On a summer night in 2003, Mark Jackson, a special agent for Army Criminal Investigation Division, arrived at Karshi-Khanabad Air Base in Uzbekistan for his first combat deployment. Two of his fellow soldiers met him at the terminal.
“The very first thing that they said to me was, ‘I sure hope you’re done having kids,’” he remembered.
Karshi-Khanabad, also known as K2, was riddled with remnants of chemical weapons and radiation from its time as a Soviet military installation. Over the last 25 years, thousands of soldiers who served at K2 have developed health issues at alarming rates, many of which are not considered presumptive conditions covered under the PACT Act.
Jackson, now the advocacy director for the Stronghold Freedom Foundation, says that until recently, the repercussions of the contamination at K2 had slipped through the cracks.
“We had been completely left out of legislation to the point where Uzbekistan wasn’t recognized as a place where we’d even deployed soldiers,” he said.
Rep. Mark Green, an Army veteran who deployed to K2, has made health coverage for K2 veterans a key piece of his legislative agenda since his election in 2018. He recently introduced the K2 Veterans Total Coverage Act to this session of Congress, establishing additional presumption of service connections for certain diseases that occur in veterans of the base.
“Veterans who deployed in the early years of the War on Terror to the K2 Air Base were knowingly exposed to toxins, including uranium, and have yet to receive a full presumption of service connection for their sicknesses and cancer,” said Green, himself a two-time cancer survivor who believes his illness was due to toxic exposure during his service. “This cannot stand, and it’s why the bipartisan K2 Veterans Total Coverage Act is so critical.”
Jackson, who experienced multiple unexplained health conditions after his time at K2, has seen this coverage loophole firsthand. Thyroid disease gave him a 10% disability rating as a presumptive condition under the PACT Act, and he expects his recent diagnosis of prostate cancer to be covered as well. But his GI issues, necrosis in his elbow and testicle, and osteoporosis are not.
“You don’t get osteoporosis in your 30s by accident,” he said. “I’m one of thousands that went to this base that have similar maladies.”
According to Jackson, everyone at K2 knew the base was toxic. There were signs marking off radioactive areas, fenced with barbed wire. Other signs noted chemical weapons.

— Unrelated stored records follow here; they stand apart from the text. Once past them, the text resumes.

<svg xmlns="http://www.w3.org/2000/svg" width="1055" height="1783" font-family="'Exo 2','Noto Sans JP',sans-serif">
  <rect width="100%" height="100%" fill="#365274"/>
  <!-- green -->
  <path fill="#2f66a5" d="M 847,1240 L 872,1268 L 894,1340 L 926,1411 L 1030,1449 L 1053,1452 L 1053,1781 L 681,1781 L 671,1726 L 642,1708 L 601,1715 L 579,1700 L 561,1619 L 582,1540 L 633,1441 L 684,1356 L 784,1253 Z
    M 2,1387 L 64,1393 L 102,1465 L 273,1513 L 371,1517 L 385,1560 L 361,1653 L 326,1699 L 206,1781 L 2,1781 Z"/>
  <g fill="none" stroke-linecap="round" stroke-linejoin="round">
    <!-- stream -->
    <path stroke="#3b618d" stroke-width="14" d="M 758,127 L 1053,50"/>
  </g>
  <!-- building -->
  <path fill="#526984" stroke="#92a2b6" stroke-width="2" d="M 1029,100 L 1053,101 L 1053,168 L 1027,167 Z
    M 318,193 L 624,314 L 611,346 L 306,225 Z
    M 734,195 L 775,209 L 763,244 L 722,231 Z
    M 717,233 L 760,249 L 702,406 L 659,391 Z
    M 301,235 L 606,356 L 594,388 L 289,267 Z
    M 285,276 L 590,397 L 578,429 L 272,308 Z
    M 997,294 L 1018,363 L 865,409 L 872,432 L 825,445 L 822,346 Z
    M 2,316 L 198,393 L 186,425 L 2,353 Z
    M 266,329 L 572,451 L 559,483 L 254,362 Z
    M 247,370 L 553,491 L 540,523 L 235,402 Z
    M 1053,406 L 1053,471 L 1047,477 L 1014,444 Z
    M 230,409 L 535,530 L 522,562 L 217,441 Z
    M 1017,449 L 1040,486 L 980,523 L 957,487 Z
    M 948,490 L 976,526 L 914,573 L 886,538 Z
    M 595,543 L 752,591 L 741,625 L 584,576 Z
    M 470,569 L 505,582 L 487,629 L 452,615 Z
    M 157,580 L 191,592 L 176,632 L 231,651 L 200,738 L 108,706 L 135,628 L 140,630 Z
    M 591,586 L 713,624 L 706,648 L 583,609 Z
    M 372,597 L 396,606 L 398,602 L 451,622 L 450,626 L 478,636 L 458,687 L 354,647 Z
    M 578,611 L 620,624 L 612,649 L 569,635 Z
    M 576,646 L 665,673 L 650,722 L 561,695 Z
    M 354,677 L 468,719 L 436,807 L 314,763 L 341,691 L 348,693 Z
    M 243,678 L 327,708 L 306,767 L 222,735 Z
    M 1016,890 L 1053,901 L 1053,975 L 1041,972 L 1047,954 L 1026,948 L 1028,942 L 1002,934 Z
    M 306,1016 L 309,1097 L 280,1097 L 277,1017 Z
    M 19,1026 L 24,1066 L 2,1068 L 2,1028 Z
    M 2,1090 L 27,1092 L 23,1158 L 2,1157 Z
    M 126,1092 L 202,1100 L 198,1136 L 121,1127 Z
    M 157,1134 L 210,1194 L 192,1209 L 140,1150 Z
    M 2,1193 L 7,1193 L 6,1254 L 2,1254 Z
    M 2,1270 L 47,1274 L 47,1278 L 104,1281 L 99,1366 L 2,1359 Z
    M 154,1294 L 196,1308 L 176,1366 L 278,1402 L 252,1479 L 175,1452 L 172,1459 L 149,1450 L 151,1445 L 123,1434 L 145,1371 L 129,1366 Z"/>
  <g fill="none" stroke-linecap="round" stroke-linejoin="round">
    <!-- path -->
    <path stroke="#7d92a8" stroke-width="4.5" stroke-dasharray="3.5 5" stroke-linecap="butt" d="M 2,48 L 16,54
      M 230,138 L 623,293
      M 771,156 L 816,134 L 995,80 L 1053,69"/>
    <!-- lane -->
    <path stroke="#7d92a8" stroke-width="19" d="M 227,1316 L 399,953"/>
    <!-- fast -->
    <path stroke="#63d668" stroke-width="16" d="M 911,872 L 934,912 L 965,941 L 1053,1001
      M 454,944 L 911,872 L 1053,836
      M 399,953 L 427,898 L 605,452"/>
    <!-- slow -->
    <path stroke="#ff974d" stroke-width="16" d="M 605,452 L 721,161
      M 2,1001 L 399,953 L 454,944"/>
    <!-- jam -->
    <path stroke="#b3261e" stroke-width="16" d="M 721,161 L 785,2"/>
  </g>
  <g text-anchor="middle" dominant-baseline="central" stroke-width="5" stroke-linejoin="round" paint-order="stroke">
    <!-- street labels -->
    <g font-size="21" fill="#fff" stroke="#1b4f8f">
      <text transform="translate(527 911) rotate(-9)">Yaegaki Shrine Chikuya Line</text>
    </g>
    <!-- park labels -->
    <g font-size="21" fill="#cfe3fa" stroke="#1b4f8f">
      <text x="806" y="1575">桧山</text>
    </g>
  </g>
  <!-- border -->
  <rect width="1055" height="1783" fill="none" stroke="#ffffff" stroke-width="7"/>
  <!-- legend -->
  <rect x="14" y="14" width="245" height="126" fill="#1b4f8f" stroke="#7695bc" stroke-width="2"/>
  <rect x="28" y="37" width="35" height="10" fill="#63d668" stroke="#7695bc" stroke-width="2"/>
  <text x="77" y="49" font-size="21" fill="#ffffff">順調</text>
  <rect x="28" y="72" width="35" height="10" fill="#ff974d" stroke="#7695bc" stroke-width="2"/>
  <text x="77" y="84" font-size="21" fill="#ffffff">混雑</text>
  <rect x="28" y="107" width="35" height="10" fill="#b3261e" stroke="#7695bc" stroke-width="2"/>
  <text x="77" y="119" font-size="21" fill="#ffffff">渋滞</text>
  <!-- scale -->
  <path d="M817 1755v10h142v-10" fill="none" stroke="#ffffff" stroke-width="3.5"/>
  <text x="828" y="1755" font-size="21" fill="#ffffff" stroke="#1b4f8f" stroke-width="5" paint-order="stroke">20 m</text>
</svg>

“If you were to dig down about a meter, that hole would fill with black goo,” said Jackson. “There was a pond that sat outside of the base, and we called it Skittles Pond, because it changed colors every day. Literally the colors of the rainbow.”
For mitigation, the ground was covered by large rocks.
“People knew,” Jackson said. “The signs were there, it was talked about, but absolutely nothing was done about it.”
Jackson feels the situation in Congress is similar to the status quo on the base.
“Everyone knows what happened, and nobody’s willing to to acknowledge it,” he said. While he appreciates Green’s repeated attempts to draw attention to the cause, “I hold no faith in these elected officials to do what is the obvious right thing. I think the bill is going to die the same way I’m going to die.”
He still believes Green’s introduction of the legislation is important, if only to get elected officials on the record saying ‘no.’
“Abandoning veterans during their greatest time of need breaks the solemn promise our country stands on: ‘You serve, and we’ll take care of you when you return home’,” said Green.
Jackson believes sacrifice is another part of his service.
“When I when I took the oath to uphold the Constitution, that is up to and including my own death,” he said. “So this is no different than being shot. It’s just the bullet that hit me is really slow.”